No…God in His utter and total holiness demands that sin be atoned for, but in His love, He supplied what His holiness demands, in sending His only begotten Son to the cross. Peter tells us that it is not silver or gold that has purchased our redemption, but the precious blood of Jesus Christ.
We’re talking about how we are “rich beyond imagination”—and so we are in Christ, because my very birthright is that of one who is loved by God so much that He paid the ultimate price, the death of His own Son, to secure my redemption.

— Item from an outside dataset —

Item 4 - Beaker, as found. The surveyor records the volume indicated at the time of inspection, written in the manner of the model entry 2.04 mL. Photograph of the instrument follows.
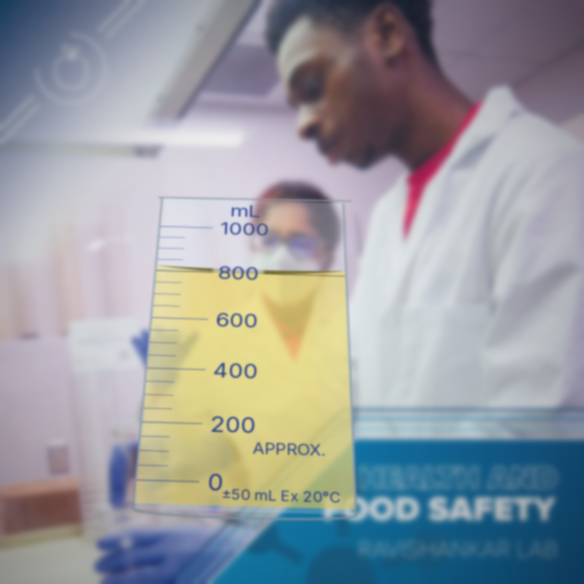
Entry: 800 mL
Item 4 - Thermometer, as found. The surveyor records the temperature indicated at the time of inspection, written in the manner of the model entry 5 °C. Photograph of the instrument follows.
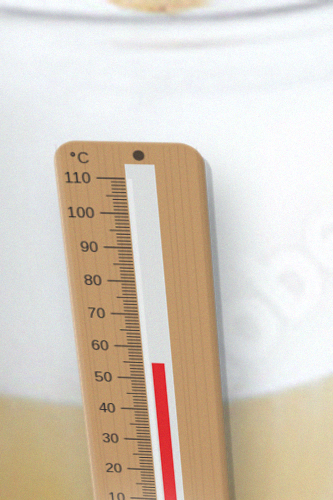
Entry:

The Bible tells of the sacrifices that the Jews made in what we call the Old Testament; these sacrifices were of bulls and goats, but they were not sufficient to make payment for sin. They only covered sin, for a time, but regularly, the Jews were required to make sacrifice. It was an over-and-over thing, but Jesus by His death once-for-all provided the payment for sin; that’s why you didn’t bring your goat with you this morning!
And thus the song of the elders around the throne of God is that Jesus is worthy—but the reason that they ascribe worth to Him is because of the central characteristic of His work: He was slain for our sins (Rev. 5).
4. The Purchaser
The one who pays the price owns the merchandise…It is the prerogative of the Redeemer to set the redeemed free, and Christ has released us from sin’s bondage, power, guilt, condemnation, penalty—one day, in eternity, we’ll be released from sin’s presence as well.

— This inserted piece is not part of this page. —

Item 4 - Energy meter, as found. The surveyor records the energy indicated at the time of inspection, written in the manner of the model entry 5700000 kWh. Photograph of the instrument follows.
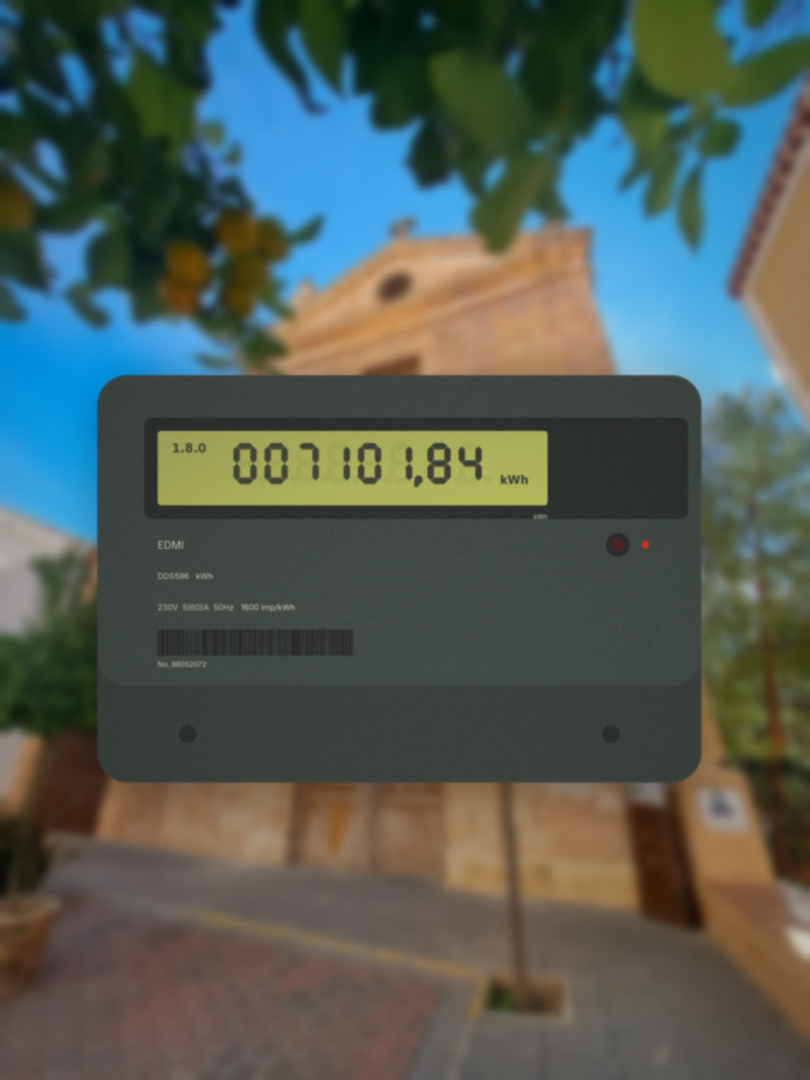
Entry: 7101.84 kWh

But as we said last week, we reiterate today: the One Who paid the price now owns us; we belong to Christ. Not in the sense that God is a some slave-owner, but in the sense that He is a Father, who lovingly instructs us and leads us. Our adoption—of which we spoke last week—is accomplished through redemption. He paid the price that we might forever be His!
As fire raged through the house and drew closer, so did the urgency in the voice of the desperate little orphan boy, crying at the top of his lungs for help, hoping his dear grandmother, who had taken him in, could reach him in time to save his life. Unbeknownst to him, his grandmother had already perished in a futile attempt to reach the boy through the fire and smoke. Finally, just when all seemed lost, the little boy’s cries were answered when a stranger climbed an iron drain pipe to reach the boy and then, with the little orphan clinging tightly to his neck, he descended the same iron pipe to safety, and then vanished through the crowd.

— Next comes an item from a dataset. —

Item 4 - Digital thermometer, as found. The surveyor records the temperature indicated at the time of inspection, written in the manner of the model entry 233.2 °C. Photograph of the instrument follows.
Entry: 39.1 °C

A few weeks later, a public hearing was held to award custody of the child. A local farmer, a teacher at the town school, and a wealthy banker were among the townspeople who stepped forward to give the boy a home; each offered reasons to the judge as to why they should be chosen. As they spoke, the little boy’s eyes remained glued to the floor.
As the judge was about to announce his decision, the stranger made his way into the courtroom and to the front. He said nothing, but when the judge asked him his business, his only reply was to slowly take his hands from his pockets, his deeply-scarred, burned hands. The crowd gasped, but the little boy leaped from his seat and into the arms of the man whose hands had been disfigured, burned almost beyond use in saving the little boy’s life when he climbed the red-hot drain pipe. One by one, the townspeople walked silently away, leaving the little boy and his rescuer, his “redeemer”, alone. His marred hands had settled the issue.
And so have the nail-scarred hands of Jesus settled the issue: we belong to Jesus, for it is His blood that purchased our redemption.